5. AR Aging Beyond 90 Days
Money sitting in accounts receivable beyond 90 days is unlikely to be collected at full value — and in many cases, it won’t be collected at all. I’ve walked into practices with six figures sitting in 90-plus-day AR that nobody was actively pursuing. That’s not a billing problem. It’s a management attention problem. And it’s costing more than the balance itself suggests, because old AR ties up your finance team’s time and distorts your financial picture.
The DSO Multiple: How Groups Hit 12–15x
One more thing I want you to understand — because this is where the macro picture becomes personally relevant.
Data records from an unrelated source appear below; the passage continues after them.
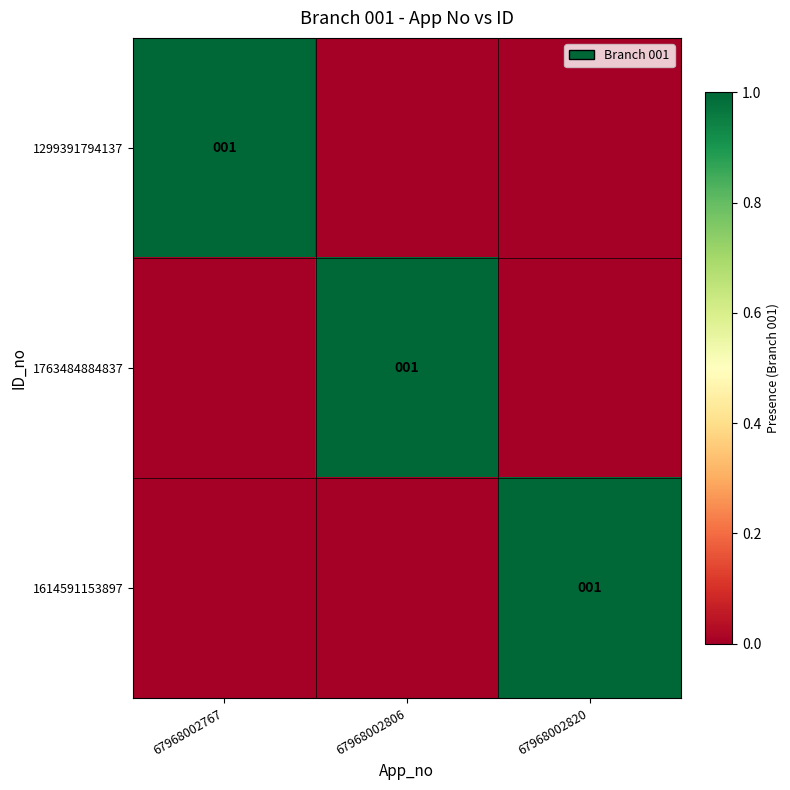

Is it true that 1763484884837 equals 1 at 67968002806?

True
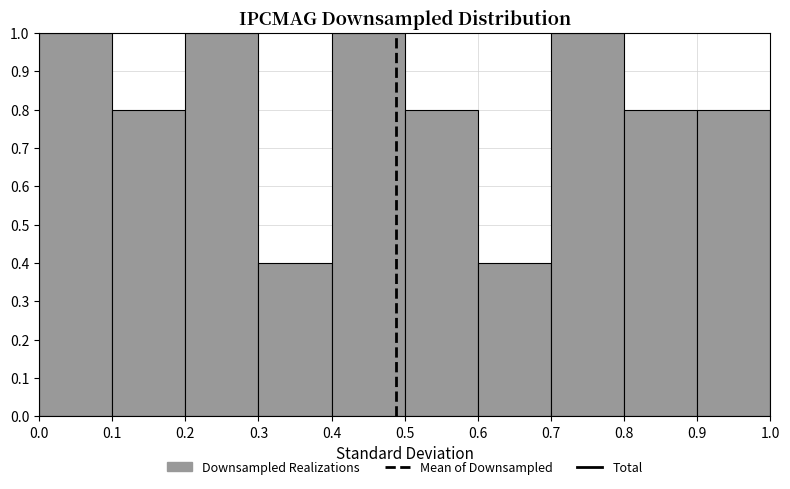

Reading left to right, transcribe this chart: for each bar, give the range it covers on the x-axis and its height. The values are not printed on the chart, so give them approximately, as read against the axis.

0.0 to 0.1: 1.0
0.1 to 0.2: 0.8
0.2 to 0.3: 1.0
0.3 to 0.4: 0.4
0.4 to 0.5: 1.0
0.5 to 0.6: 0.8
0.6 to 0.7: 0.4
0.7 to 0.8: 1.0
0.8 to 0.9: 0.8
0.9 to 1.0: 0.8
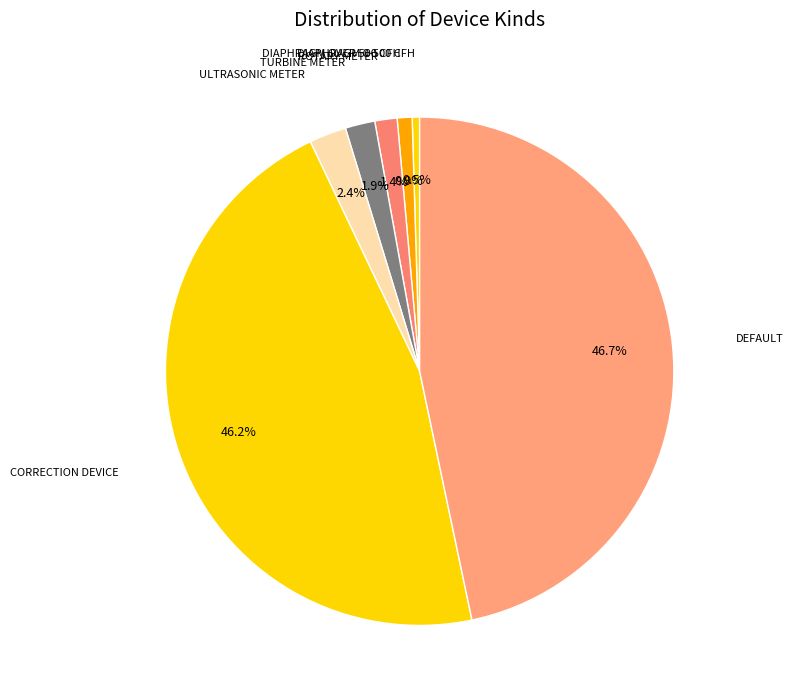

Does CORRECTION DEVICE account for over 50% of the chart?

No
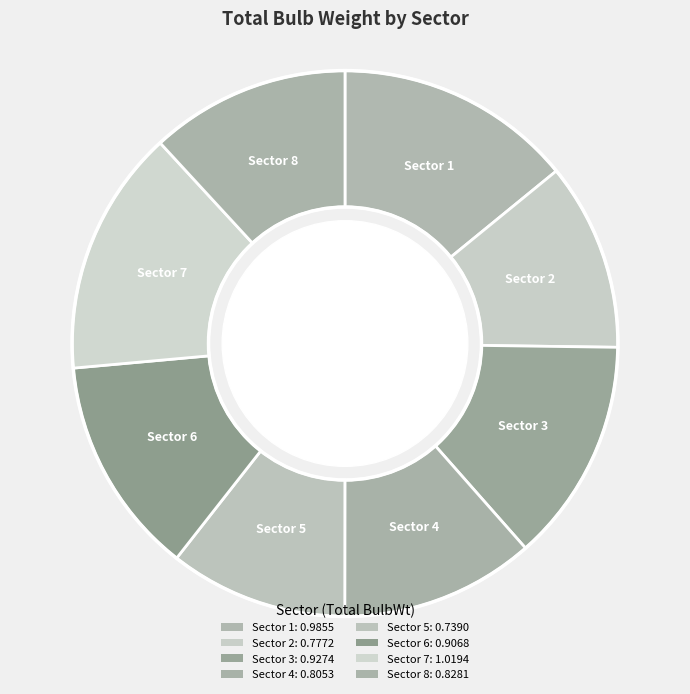

What is the change in value from Sector 3 to Sector 7?

+0.1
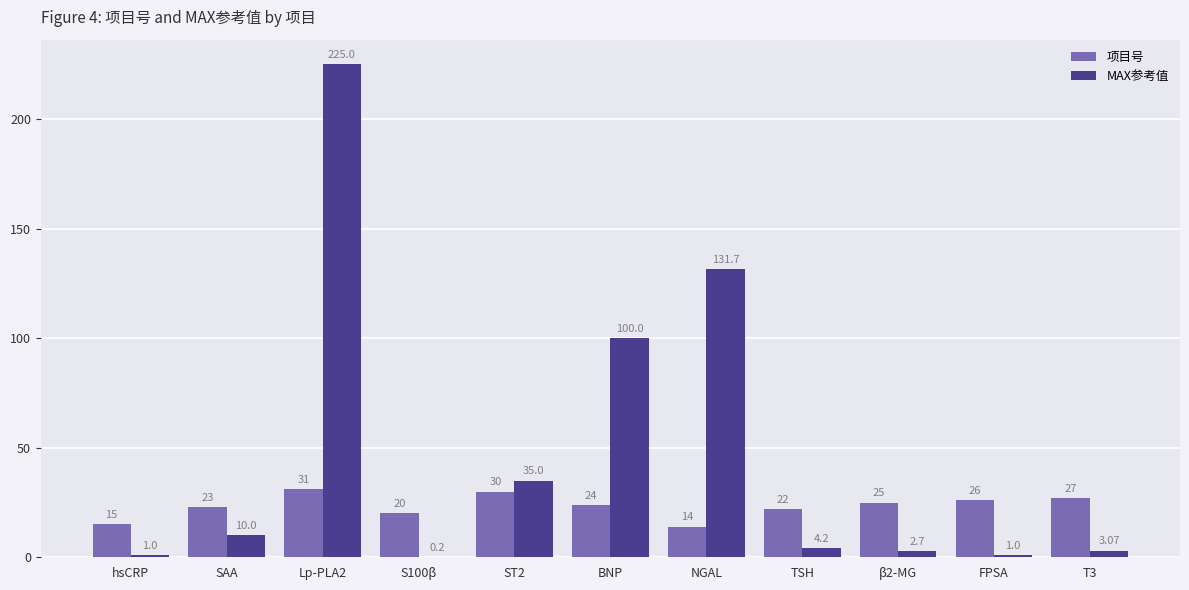

What is the greatest value displayed?

225.0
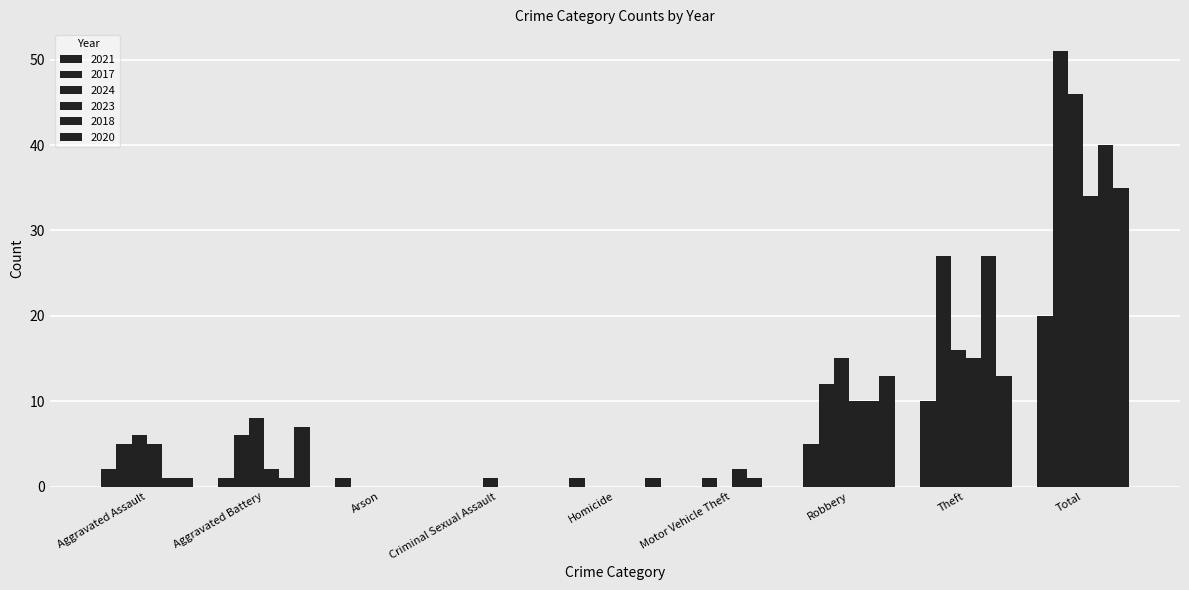

Between Aggravated Battery and Total, which series saw the biggest shift?

2017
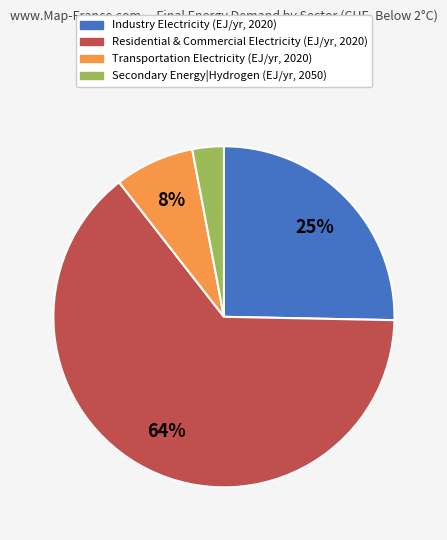

To the nearest percent, what is the average slice percentage?

25%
Why do well-managed DSOs command 12 to 15 times EBITDA in private equity transactions, when a solo practice might get four or five? The answer is not clinical quality. Buyers assume clinical quality. What they’re paying a premium for is:
- Predictability — consistent financial performance that doesn’t depend on any single individual
- Scalability — systems and infrastructure that can be replicated across new locations
- Management depth — a leadership bench that exists independent of the founder
- Diversification — multiple revenue streams, multiple providers, multiple payer relationships
- Growth trajectory — evidence of acceleration, not plateau
Every one of these factors is buildable. None of them happen by accident. And all of them start with understanding the financial mechanics underneath your business.
What This Means for You
Whether you’re running a solo practice, building a multi-location group, or thinking about an eventual exit — the principles above are your foundation. The money is there. Healthcare is one of the most cash-rich sectors in the global economy.
The question is whether it flows through your organization or around it.
Understanding the mechanics doesn’t make you a businessperson instead of a clinician. It makes you a clinician who can build something that lasts.
That’s what we’re building here at Think Clinical. Start with the money. Everything else follows.